Former BJ staffer Kathy Lally reports on the drastic economic costs of Egypt's revolution. While in Cairo with her husband, Kathy writes:
On a short four-night trip to Cairo, we found ourselves walking blissfully alone around attractions usually surrounded by fleets of buses, overrun by long lines of tourists and immersed in a din of languages. The revolution here, with its attendant uncertainties, has made tourists keep their distance, to the profound regret of a nation that depends on them.
Paula and I were in Cairo only a few weeks before the protests began that led to the February 2011 ouster of long-time dictator Muhammad Hosni Sayyid Mubarak. Popular sightseeing sites were crowded with buses filled with tourists, which unleashed hundreds of people traveling to the Great Pyramids, King Tut's golden artifacts in the Egyptian Museum, the Aswan Dam, the Valley of the Kings, etc.

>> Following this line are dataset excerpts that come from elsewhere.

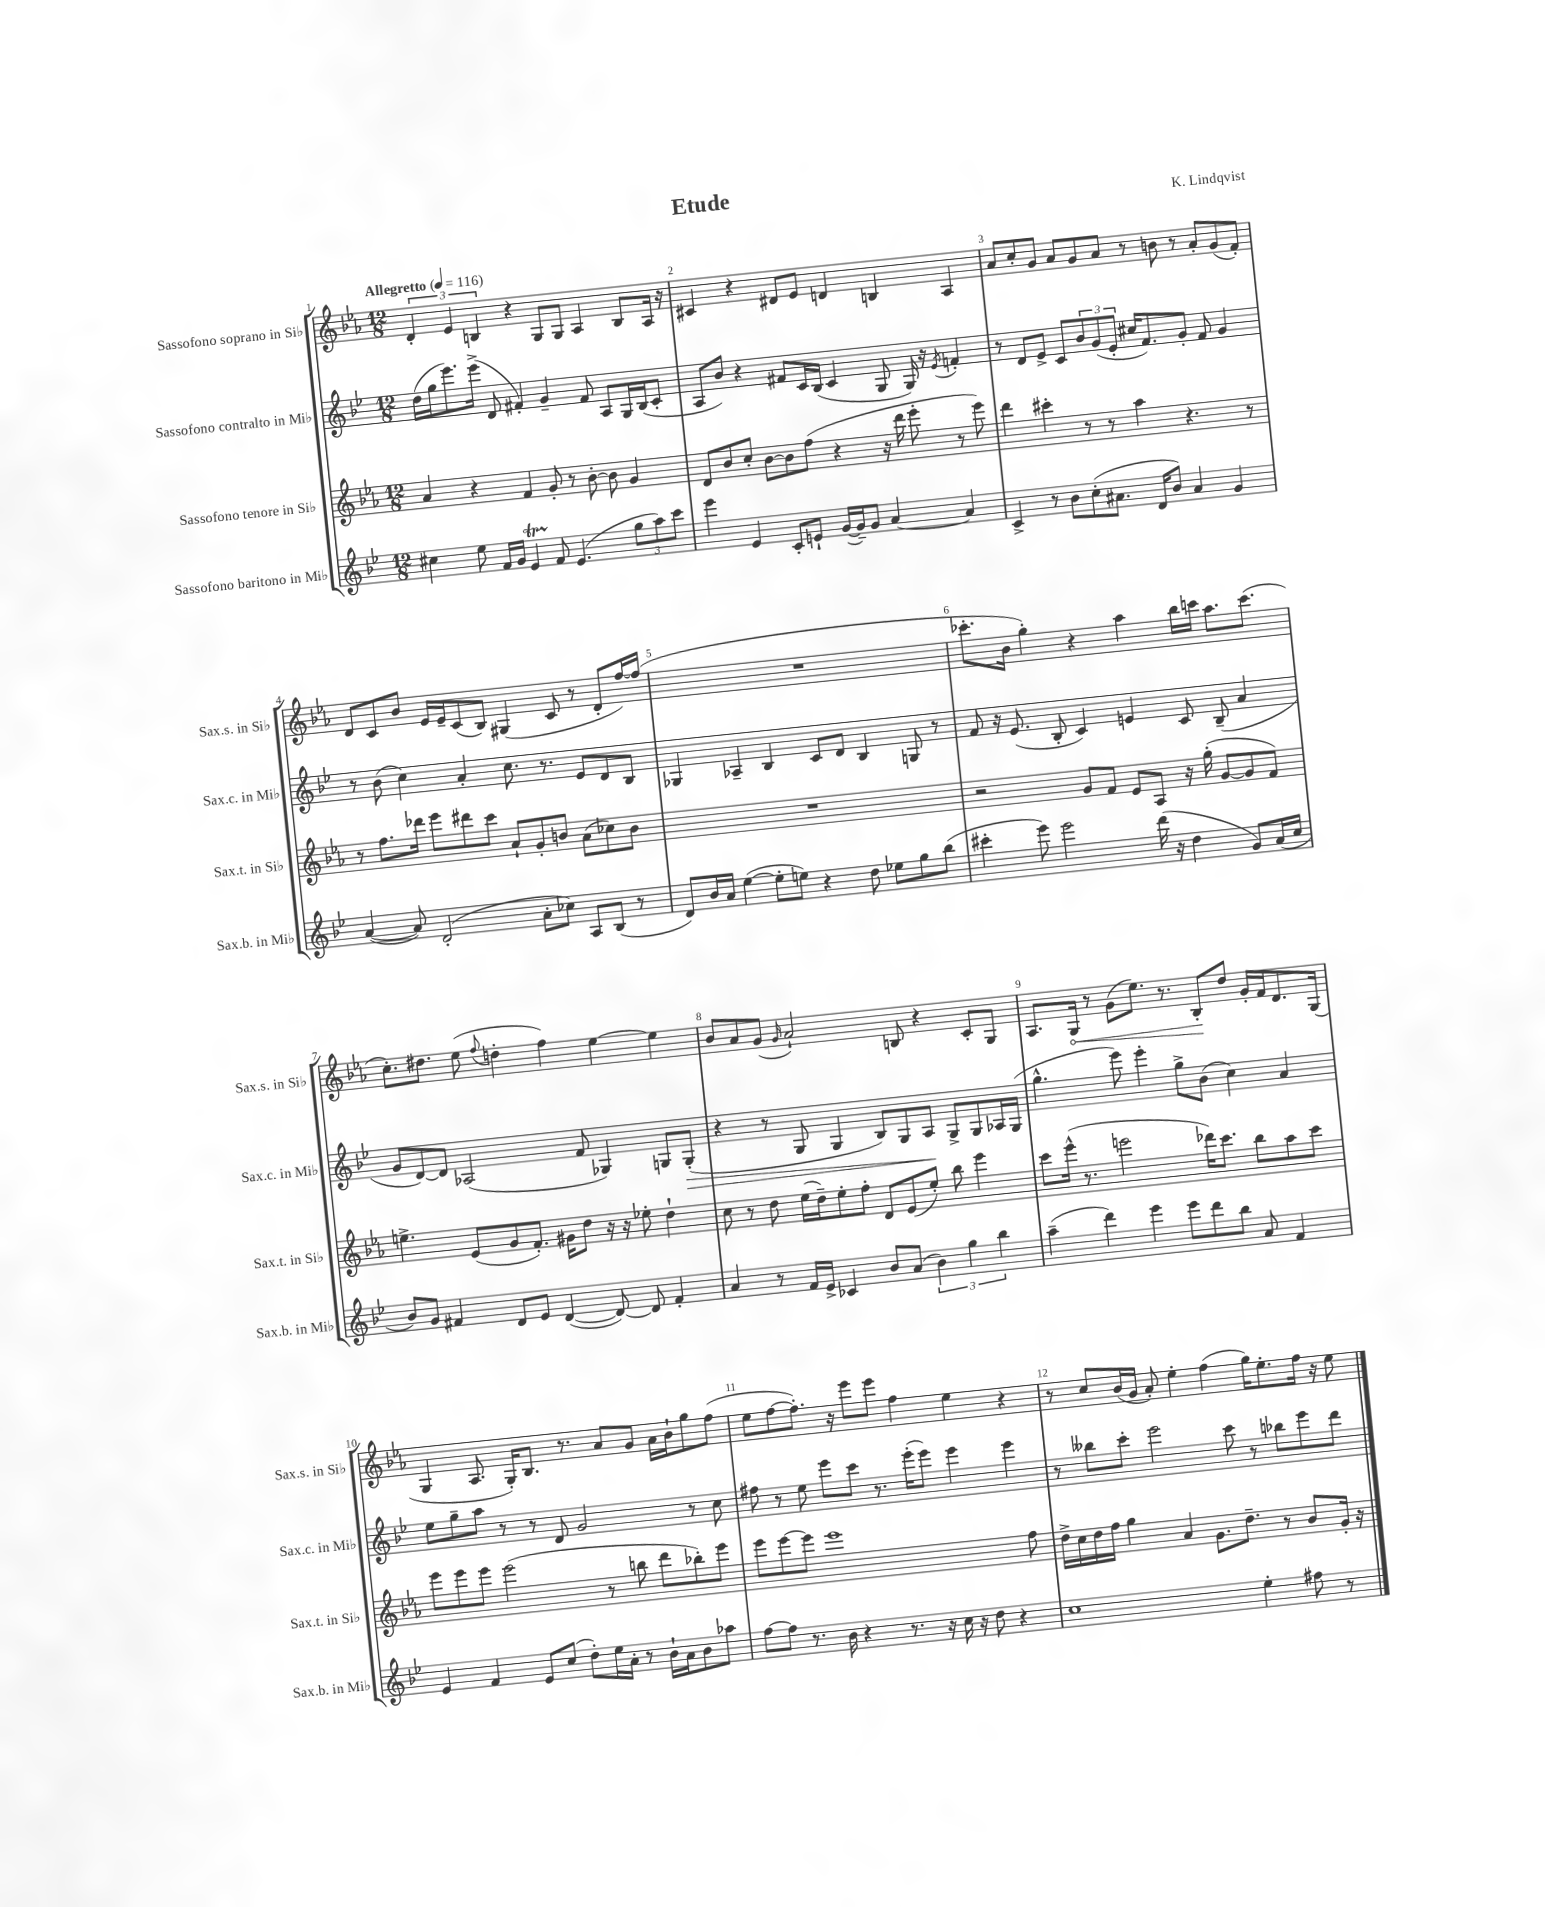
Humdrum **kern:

**kern	**kern	**kern	**kern
*staff4	*staff3	*staff2	*staff1
*clefG2	*clefG2	*clefG2	*clefG2
*k[b-e-]	*k[b-e-a-]	*k[b-e-]	*k[b-e-a-]
*M12/8	*M12/8	*M12/8	*M12/8
*MM116	*MM116	*MM116	*MM116
4cc#	4a-	(16dd	6d'
.	.	16gg	.
.	.	8.eee-)	.
.	.	.	6e-
8ee-	4r	.	.
.	.	(16eee-^	.
.	.	.	6B
16f	.	8d	.
16g	.	.	.
4e-	4f	4f#')	4r
8f	8g'	4g~	8G
(4.e-	8r	.	8G
.	[8b-'	8f#	4A-
.	8b-]	8A	.
12gg	4g	16G	8B
.	.	(16B-	.
12aa)	.	.	.
.	.	8c'	16A-
12ccc	.	.	.
.	.	.	16r
=	=	=	=
4eee-	8d	8A	4c#
.	8b-	8b-)	.
4e-	8cc'	4r	4r
.	[8b-	.	.
8c'	8b-]	8f#	8d#
8e`	(8ff	16c	8e-
.	.	(16B-	.
([16g	4r	4c	4d
16g~])	.	.	.
8g	.	.	.
[4a	16r	8G	4B
.	16ddd	.	.
.	8eee-'	16G)	.
.	.	16r	.
.	.	8qe-	.
4a]	8r	4f'	4A-
.	8eee-)	.	.
=	=	=	=
4c^	4ddd	8r	8a-
.	.	8d	8cc'
8r	4ccc#'	8e-^	8g
8b-	.	8c	8a-
(8cc'	8r	12b-	8g
.	.	(12g	.
8.a#	8r	.	8a-
.	.	12e-'	.
.	4aa-	16cc#	8r
16d	.	8.f)	.
8b-)	.	.	8b
4a#	4.r	8g'	8r
.	.	8f	8a-'
4g	.	4g	(8g
.	8r	.	8f')
=	=	=	=
([4a	8r	8r	8d
.	8.ff	(8b-	8c
8a])	.	4cc)	8b-
.	16ddd-	.	.
(2d'	8eee-	.	16e-
.	.	.	16e-~
.	8ddd#	4a'	(8c
.	8ccc	.	8B-)
.	8a-`	8.cc	(4G#
8a'	8g'	.	.
.	.	8.r	.
8cc-)	8b	.	8c
8A	(8a-	8e-	8r
(8B-	8cc-)	8d	8d'
8r	8b	8B-	[16ff)
.	.	.	(16ff]
=	=	=	=
8d)	1.r	4G-	1.r
16b-	.	.	.
16a	.	.	.
([4ee-	.	4A-~	.
8ee-']	.	4B-	.
8ee)	.	.	.
4r	.	8c	.
.	.	8d	.
8dd	.	4B-	.
8ee-	.	.	.
8gg	.	8G	.
(8bb-	.	8r	.
=	=	=	=
4ccc#'	2r	8f	8.ccc-'
.	.	16r	.
.	.	(8.e-	16b-
8eee-)	.	.	4gg')
2eee-	.	8B-'	.
.	8g	4c)	4r
.	8f	.	.
.	8e-	4e	4aa-
(16ddd	8A-	.	.
16r	.	.	.
4dd	16r	8c	16bb-
.	(16gg'	.	16ccc
.	[8g	(8B-~	8.aa-
8g)	8g]	4a	.
.	.	.	(8.ccc
(16a	8f)	.	.
16cc	.	.	.
=	=	=	=
8b-)	4.ee^	8g	8.cc')
8g	.	[8d)	.
.	.	.	8.dd#
4f#	.	8d]	.
.	(8e-	(2A-	(8ee-
.	.	.	8qqff
8d	8g	.	4dd'
8e-	8.f')	.	.
([4d	.	.	4ff)
.	16g#	.	.
.	8dd	8f	.
8d_)	16r	4G-)	[4ee-
.	16r	.	.
8d]	8ee-'	.	.
4f#'	4dd`	8G	4ee-]
.	.	(8G'	.
=	=	=	=
4a	8cc	4r	8b-
.	8r	.	8a-
8r	8dd	8r	(8g
.	.	.	16qqg
16f	(16ee-	8G	2a-`)
16e-^	16dd~)	.	.
4c-	8ee-'	4G	.
.	8ff'	.	.
8b-	8d	8B-)	.
(8a	(8e-	8G	8B
6b-)	8ee-')	8A	4r
.	8bb-	8G^	.
6gg	.	.	.
.	4eee-	8G	8c'
6bb-	.	.	.
.	.	16A-	8G
.	.	(16G	.
=	=	=	=
(4aa~	8ccc	4.gg^^	8.A-
.	(16eee-^^	.	.
.	8.r	.	16G
4ddd)	.	.	8r
.	2eee	8eee-)	(8g
4eee-	.	4eee-'	8.ee-)
.	.	.	8.r
8eee-	.	8gg^	.
8ddd	16ddd-)	(8b-	8B-'
.	8.ccc	.	.
8bb-	.	4cc)	8dd
8a	8bb-	.	16g'
.	.	.	16f
4f	8aa-	4a	8.d
.	8ccc	.	.
.	.	.	(16G
=	=	=	=
4e-	8eee-	8ee-	4G
.	8eee-	8gg~	.
4f	8eee-	8aa	8.A-
.	(2eee-	8r	.
.	.	.	16G')
8e-	.	8r	8.B-
(8cc	.	8d	.
.	.	.	8.r
8dd')	.	2g	.
16ee-	8r	.	8a-
16a'	.	.	.
8r	8bb	.	8g
16b-`	8ddd	.	16a-
16a	.	.	16b-`
8b-	8bb-')	8r	8gg
8aa-	8eee-	8cc	(8ff
=	=	=	=
[8ff	8eee-	8ff#	8ee-
8ff]	[8eee-	8r	[8ff
8.r	8eee-]	8ee-	8.ff'])
.	1eee-	8eee-	.
16b-	.	.	16r
4r	.	8ccc	8eee-
.	.	8.r	8eee-
8.r	.	.	4ff
.	.	(16eee-'	.
.	.	8eee-)	.
16r	.	.	.
16cc	.	4eee-	4ee-
16r	.	.	.
8dd	.	.	.
4r	.	4eee-	4r
.	8ff	.	.
=	=	=	=
1cc	16dd^	8r	8r
.	16cc	.	.
.	16dd	8bb--	8cc
.	16ff	.	.
.	4gg	8ccc'	(16b-
.	.	.	16g
.	.	2eee-	8a-')
.	4a-	.	4ee-'
.	8.g	.	(4ff
.	.	8ccc	.
.	8.dd~	.	.
4ee-'	.	8r	16gg)
.	.	.	8.ee-'
.	8r	8bb-	.
8ff#	8b-	8eee-	16ff
.	.	.	16r
8r	16g'	8ddd	8ee-
.	16r	.	.
==	==	==	==
*-	*-	*-	*-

Egypt is a desperately poor country that depended heavily on tourists to keep it afloat financially. We saw hundreds of dilapidated buildings and horrid sanitary conditions.
Kathy left the BJ in the mid-1970s for the Baltimore Sun and rose to Moscow correspondent and deputy foreign editor. Kathy left the Sun for the Washington Post about seven years ago, where she is deputy business editor. Her husband, Will Englund. won a Pulitzer in 1998 for an investigative reporting series on shipbreaking.
They have two daughters: Kate, who is a photo editor for Getty Images in New York, and Molly, who graduated from Emerson in theater.